If all the domain names corresponding to one mapping domain name have legal domain names and illegal domain names, the legal or illegal information corresponding to the mapping domain name is the duty ratio of the legal domain names and/or the duty ratio of the illegal domain names.
Meanwhile, each mapping domain name can be divided into different domain name identification libraries according to legal or illegal information of each mapping domain name, for example, if the legal or illegal information corresponding to the mapping domain name is illegal, all the mapping domain names and the domain names corresponding to the mapping domain names are stored in one illegal domain name identification library, so that the domain names in the illegal domain name identification library are illegal.

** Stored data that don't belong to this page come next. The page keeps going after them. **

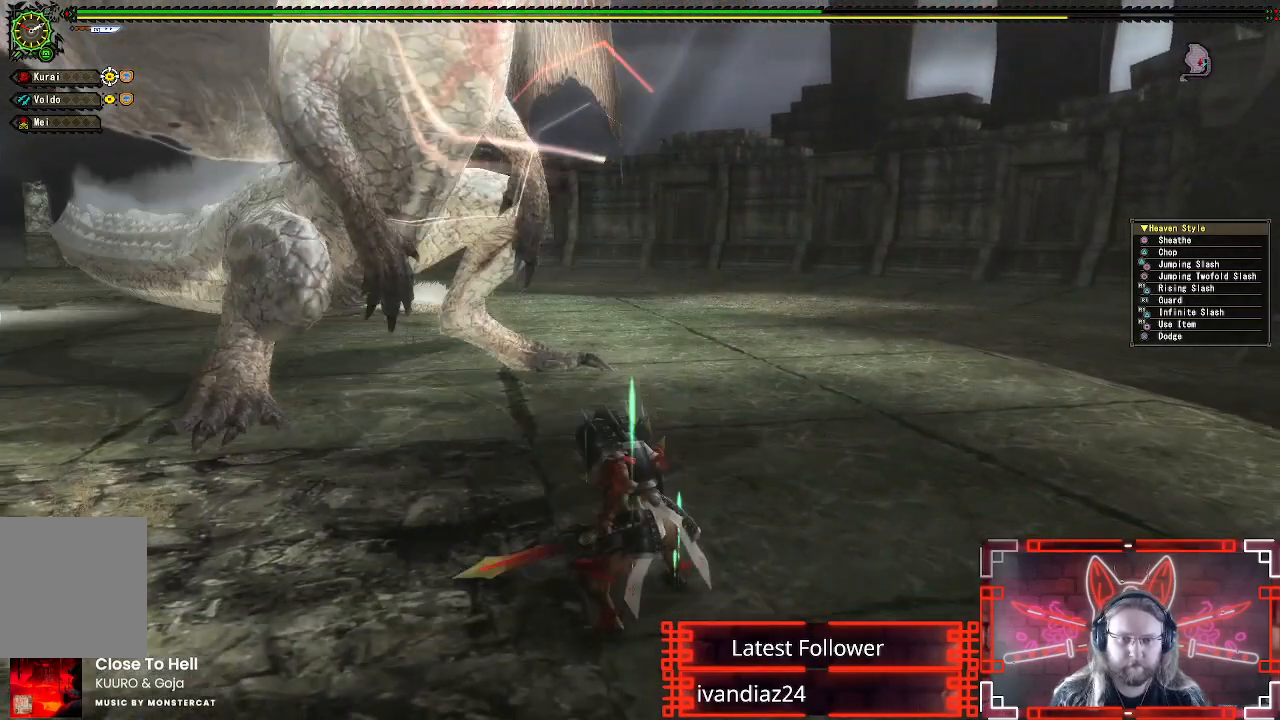
{"buttons": [], "left_stick": "down-left", "right_stick": "center", "events": []}
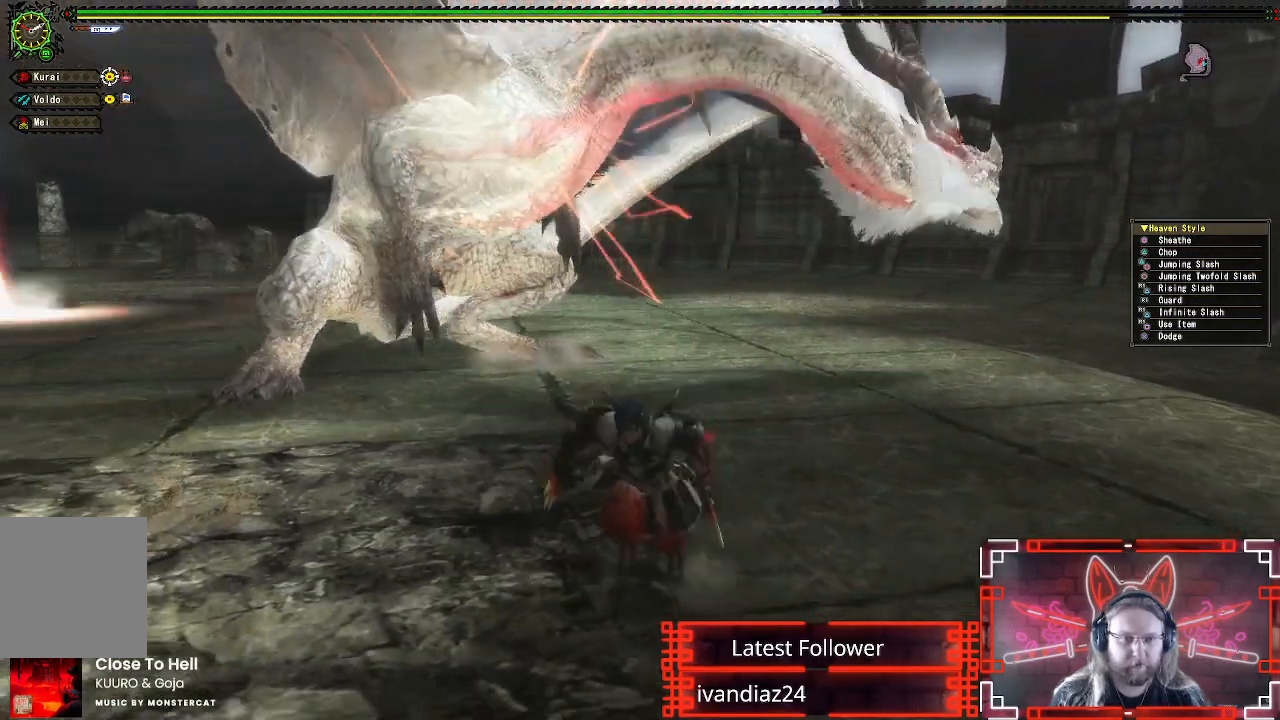
{"buttons": [], "left_stick": "down-left", "right_stick": "center", "events": []}
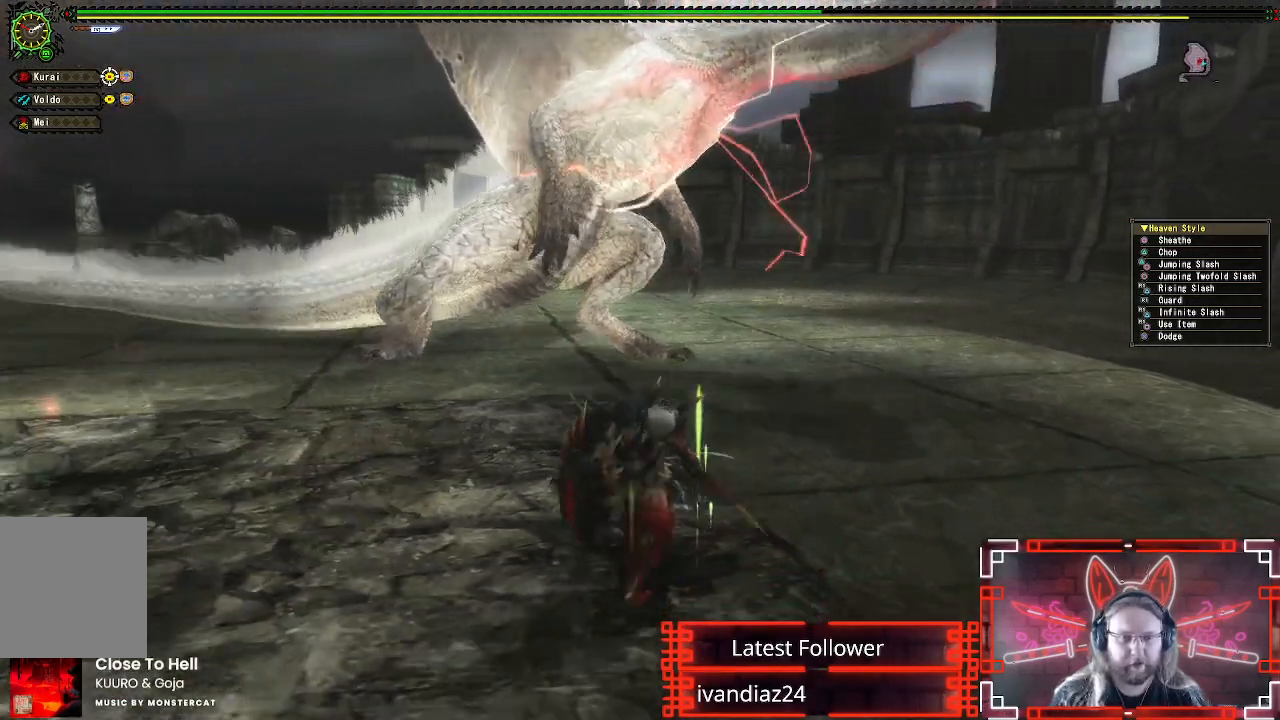
{"buttons": [], "left_stick": "down-left", "right_stick": "center", "events": [[117, "right_stick", "down-right"], [250, "right_stick", "center"]]}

If the legal or not information corresponding to the mapped domain name is legal, the mapped domain name and the domain name corresponding to the mapped domain name are all stored in a legal domain name identification library, so that the domain names in the legal domain name identification library are legal. If the legal or illegal domain name information corresponding to the mapped domain name is the percentage of legal domain names and/or the percentage of illegal domain names, the mapped domain names and the domain names corresponding to the mapped domain names are stored in a suspicious domain name identification library.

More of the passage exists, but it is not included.